### Work instructions
Give the number of lines in the data that hold the word "Доступно", and nothing else.

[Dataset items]
· · · · ·

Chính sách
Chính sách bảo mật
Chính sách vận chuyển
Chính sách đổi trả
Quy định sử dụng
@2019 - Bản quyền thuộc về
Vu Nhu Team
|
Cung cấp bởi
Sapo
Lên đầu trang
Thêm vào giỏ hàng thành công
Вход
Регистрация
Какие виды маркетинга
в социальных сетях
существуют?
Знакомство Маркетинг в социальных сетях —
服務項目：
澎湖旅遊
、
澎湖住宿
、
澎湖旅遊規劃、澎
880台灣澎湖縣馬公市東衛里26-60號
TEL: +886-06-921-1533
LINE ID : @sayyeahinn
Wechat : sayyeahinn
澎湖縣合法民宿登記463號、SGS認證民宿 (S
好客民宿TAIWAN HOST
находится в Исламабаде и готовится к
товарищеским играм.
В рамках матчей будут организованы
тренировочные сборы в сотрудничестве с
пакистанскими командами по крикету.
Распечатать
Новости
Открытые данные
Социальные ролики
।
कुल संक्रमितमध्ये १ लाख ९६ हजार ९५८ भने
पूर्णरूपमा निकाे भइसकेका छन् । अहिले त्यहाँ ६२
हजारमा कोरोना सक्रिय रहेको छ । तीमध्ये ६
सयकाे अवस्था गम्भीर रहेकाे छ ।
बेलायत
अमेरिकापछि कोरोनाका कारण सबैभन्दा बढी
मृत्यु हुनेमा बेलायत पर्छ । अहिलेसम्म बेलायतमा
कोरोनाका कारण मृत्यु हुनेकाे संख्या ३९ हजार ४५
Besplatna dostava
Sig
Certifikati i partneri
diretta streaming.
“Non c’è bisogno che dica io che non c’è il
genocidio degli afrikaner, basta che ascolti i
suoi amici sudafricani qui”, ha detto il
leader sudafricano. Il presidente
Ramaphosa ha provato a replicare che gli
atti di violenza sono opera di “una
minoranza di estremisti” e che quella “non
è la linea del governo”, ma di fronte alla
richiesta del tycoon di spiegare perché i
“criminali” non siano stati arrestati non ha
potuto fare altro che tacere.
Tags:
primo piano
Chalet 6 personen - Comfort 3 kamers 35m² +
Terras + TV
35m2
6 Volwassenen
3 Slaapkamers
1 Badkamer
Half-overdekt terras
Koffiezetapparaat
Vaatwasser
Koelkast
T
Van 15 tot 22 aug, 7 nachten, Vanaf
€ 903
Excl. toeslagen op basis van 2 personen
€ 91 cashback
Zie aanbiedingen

· · · · ·

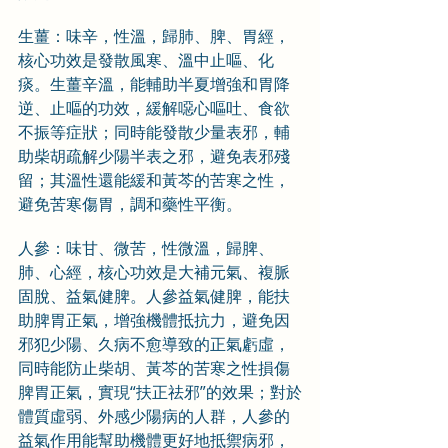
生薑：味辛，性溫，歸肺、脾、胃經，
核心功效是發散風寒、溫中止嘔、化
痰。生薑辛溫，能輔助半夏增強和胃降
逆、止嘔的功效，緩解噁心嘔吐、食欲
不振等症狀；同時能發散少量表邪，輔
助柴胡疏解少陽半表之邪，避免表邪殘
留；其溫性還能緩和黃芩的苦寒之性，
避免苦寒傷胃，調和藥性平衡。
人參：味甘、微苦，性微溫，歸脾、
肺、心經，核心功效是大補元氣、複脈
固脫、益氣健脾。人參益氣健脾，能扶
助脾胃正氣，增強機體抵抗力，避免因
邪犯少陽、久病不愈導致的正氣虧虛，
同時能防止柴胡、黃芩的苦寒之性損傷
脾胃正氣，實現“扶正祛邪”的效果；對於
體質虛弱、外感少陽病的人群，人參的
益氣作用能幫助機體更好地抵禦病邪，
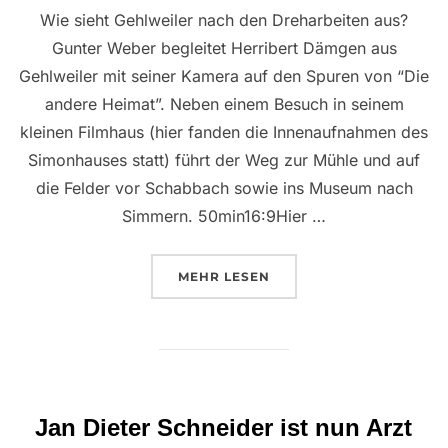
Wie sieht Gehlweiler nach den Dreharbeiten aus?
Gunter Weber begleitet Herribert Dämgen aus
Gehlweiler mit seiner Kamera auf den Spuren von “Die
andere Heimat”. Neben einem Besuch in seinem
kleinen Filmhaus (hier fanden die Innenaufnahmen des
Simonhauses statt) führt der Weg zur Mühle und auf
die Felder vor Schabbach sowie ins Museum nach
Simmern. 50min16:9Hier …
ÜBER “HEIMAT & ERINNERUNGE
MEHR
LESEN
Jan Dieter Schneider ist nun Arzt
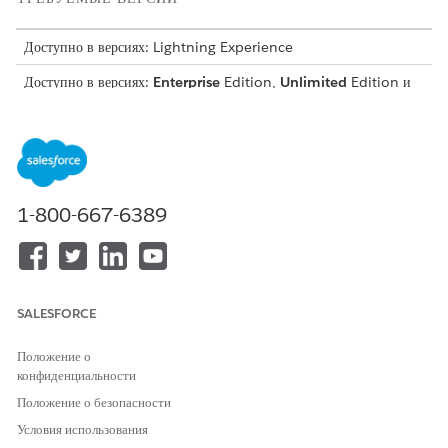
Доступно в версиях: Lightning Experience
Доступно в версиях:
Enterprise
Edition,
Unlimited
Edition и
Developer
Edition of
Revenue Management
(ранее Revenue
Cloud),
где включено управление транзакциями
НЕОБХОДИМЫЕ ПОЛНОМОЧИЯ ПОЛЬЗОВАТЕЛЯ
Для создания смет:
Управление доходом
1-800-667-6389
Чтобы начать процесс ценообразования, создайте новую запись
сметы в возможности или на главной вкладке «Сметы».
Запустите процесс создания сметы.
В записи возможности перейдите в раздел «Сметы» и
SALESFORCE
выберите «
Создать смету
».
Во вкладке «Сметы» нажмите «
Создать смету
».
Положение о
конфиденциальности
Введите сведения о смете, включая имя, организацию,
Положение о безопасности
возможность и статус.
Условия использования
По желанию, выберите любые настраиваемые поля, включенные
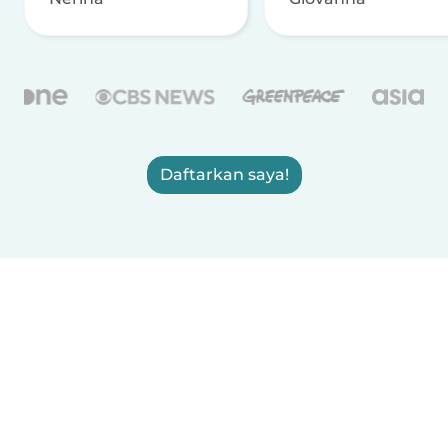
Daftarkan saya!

· · · · ·

### Answer section
2